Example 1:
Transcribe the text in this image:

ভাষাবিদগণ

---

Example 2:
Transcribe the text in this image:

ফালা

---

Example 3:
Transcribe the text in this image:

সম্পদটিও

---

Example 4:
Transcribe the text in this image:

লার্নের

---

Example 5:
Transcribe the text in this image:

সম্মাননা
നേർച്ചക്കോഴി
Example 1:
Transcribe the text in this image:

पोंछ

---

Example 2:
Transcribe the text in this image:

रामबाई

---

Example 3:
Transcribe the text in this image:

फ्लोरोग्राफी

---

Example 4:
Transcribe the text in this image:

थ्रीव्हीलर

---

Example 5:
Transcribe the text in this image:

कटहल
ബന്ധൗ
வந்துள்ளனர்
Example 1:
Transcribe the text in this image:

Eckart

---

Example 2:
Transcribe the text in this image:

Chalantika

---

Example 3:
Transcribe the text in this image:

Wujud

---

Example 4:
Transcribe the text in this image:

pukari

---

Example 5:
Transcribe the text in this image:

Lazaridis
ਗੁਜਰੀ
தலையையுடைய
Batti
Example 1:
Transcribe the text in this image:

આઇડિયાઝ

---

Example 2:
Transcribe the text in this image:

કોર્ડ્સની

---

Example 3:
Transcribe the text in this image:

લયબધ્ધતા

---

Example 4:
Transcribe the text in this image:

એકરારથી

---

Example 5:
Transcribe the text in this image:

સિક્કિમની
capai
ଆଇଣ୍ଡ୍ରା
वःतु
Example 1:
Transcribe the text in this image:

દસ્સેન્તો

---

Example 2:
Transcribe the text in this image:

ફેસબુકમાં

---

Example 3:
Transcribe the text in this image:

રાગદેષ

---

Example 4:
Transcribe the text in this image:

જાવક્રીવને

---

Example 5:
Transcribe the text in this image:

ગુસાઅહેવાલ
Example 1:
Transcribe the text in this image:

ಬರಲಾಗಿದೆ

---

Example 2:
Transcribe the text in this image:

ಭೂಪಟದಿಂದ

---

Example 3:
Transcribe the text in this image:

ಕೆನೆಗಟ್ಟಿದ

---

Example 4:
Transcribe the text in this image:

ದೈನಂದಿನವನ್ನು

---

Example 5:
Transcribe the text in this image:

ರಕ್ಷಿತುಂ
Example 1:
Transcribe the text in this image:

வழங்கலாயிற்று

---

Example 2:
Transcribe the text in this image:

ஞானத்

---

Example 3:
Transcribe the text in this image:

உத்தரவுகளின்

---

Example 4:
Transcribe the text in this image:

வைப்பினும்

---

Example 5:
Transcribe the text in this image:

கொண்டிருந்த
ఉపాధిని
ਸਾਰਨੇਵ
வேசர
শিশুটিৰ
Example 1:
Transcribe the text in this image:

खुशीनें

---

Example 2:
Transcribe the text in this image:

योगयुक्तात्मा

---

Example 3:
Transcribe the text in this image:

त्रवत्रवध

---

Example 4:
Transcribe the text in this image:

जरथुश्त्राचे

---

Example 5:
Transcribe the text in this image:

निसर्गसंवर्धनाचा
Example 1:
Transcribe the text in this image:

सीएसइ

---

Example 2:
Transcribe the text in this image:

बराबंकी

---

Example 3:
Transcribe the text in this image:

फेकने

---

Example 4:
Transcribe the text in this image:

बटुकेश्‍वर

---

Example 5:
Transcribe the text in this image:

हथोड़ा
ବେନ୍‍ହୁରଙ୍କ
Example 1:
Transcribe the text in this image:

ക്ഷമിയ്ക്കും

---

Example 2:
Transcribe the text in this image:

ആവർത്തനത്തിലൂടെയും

Brief =
Quote each line of the data above exactly as written.

Result =
Example 1:
Transcribe the text in this image:

ভাষাবিদগণ

---

Example 2:
Transcribe the text in this image:

ফালা

---

Example 3:
Transcribe the text in this image:

সম্পদটিও

---

Example 4:
Transcribe the text in this image:

লার্নের

---

Example 5:
Transcribe the text in this image:

সম্মাননা
നേർച്ചക്കോഴി
Example 1:
Transcribe the text in this image:

पोंछ

---

Example 2:
Transcribe the text in this image:

रामबाई

---

Example 3:
Transcribe the text in this image:

फ्लोरोग्राफी

---

Example 4:
Transcribe the text in this image:

थ्रीव्हीलर

---

Example 5:
Transcribe the text in this image:

कटहल
ബന്ധൗ
வந்துள்ளனர்
Example 1:
Transcribe the text in this image:

Eckart

---

Example 2:
Transcribe the text in this image:

Chalantika

---

Example 3:
Transcribe the text in this image:

Wujud

---

Example 4:
Transcribe the text in this image:

pukari

---

Example 5:
Transcribe the text in this image:

Lazaridis
ਗੁਜਰੀ
தலையையுடைய
Batti
Example 1:
Transcribe the text in this image:

આઇડિયાઝ

---

Example 2:
Transcribe the text in this image:

કોર્ડ્સની

---

Example 3:
Transcribe the text in this image:

લયબધ્ધતા

---

Example 4:
Transcribe the text in this image:

એકરારથી

---

Example 5:
Transcribe the text in this image:

સિક્કિમની
capai
ଆଇଣ୍ଡ୍ରା
वःतु
Example 1:
Transcribe the text in this image:

દસ્સેન્તો

---

Example 2:
Transcribe the text in this image:

ફેસબુકમાં

---

Example 3:
Transcribe the text in this image:

રાગદેષ

---

Example 4:
Transcribe the text in this image:

જાવક્રીવને

---

Example 5:
Transcribe the text in this image:

ગુસાઅહેવાલ
Example 1:
Transcribe the text in this image:

ಬರಲಾಗಿದೆ

---

Example 2:
Transcribe the text in this image:

ಭೂಪಟದಿಂದ

---

Example 3:
Transcribe the text in this image:

ಕೆನೆಗಟ್ಟಿದ

---

Example 4:
Transcribe the text in this image:

ದೈನಂದಿನವನ್ನು

---

Example 5:
Transcribe the text in this image:

ರಕ್ಷಿತುಂ
Example 1:
Transcribe the text in this image:

வழங்கலாயிற்று

---

Example 2:
Transcribe the text in this image:

ஞானத்

---

Example 3:
Transcribe the text in this image:

உத்தரவுகளின்

---

Example 4:
Transcribe the text in this image:

வைப்பினும்

---

Example 5:
Transcribe the text in this image:

கொண்டிருந்த
ఉపాధిని
ਸਾਰਨੇਵ
வேசர
শিশুটিৰ
Example 1:
Transcribe the text in this image:

खुशीनें

---

Example 2:
Transcribe the text in this image:

योगयुक्तात्मा

---

Example 3:
Transcribe the text in this image:

त्रवत्रवध

---

Example 4:
Transcribe the text in this image:

जरथुश्त्राचे

---

Example 5:
Transcribe the text in this image:

निसर्गसंवर्धनाचा
Example 1:
Transcribe the text in this image:

सीएसइ

---

Example 2:
Transcribe the text in this image:

बराबंकी

---

Example 3:
Transcribe the text in this image:

फेकने

---

Example 4:
Transcribe the text in this image:

बटुकेश्‍वर

---

Example 5:
Transcribe the text in this image:

हथोड़ा
ବେନ୍‍ହୁରଙ୍କ
Example 1:
Transcribe the text in this image:

ക്ഷമിയ്ക്കും

---

Example 2:
Transcribe the text in this image:

ആവർത്തനത്തിലൂടെയും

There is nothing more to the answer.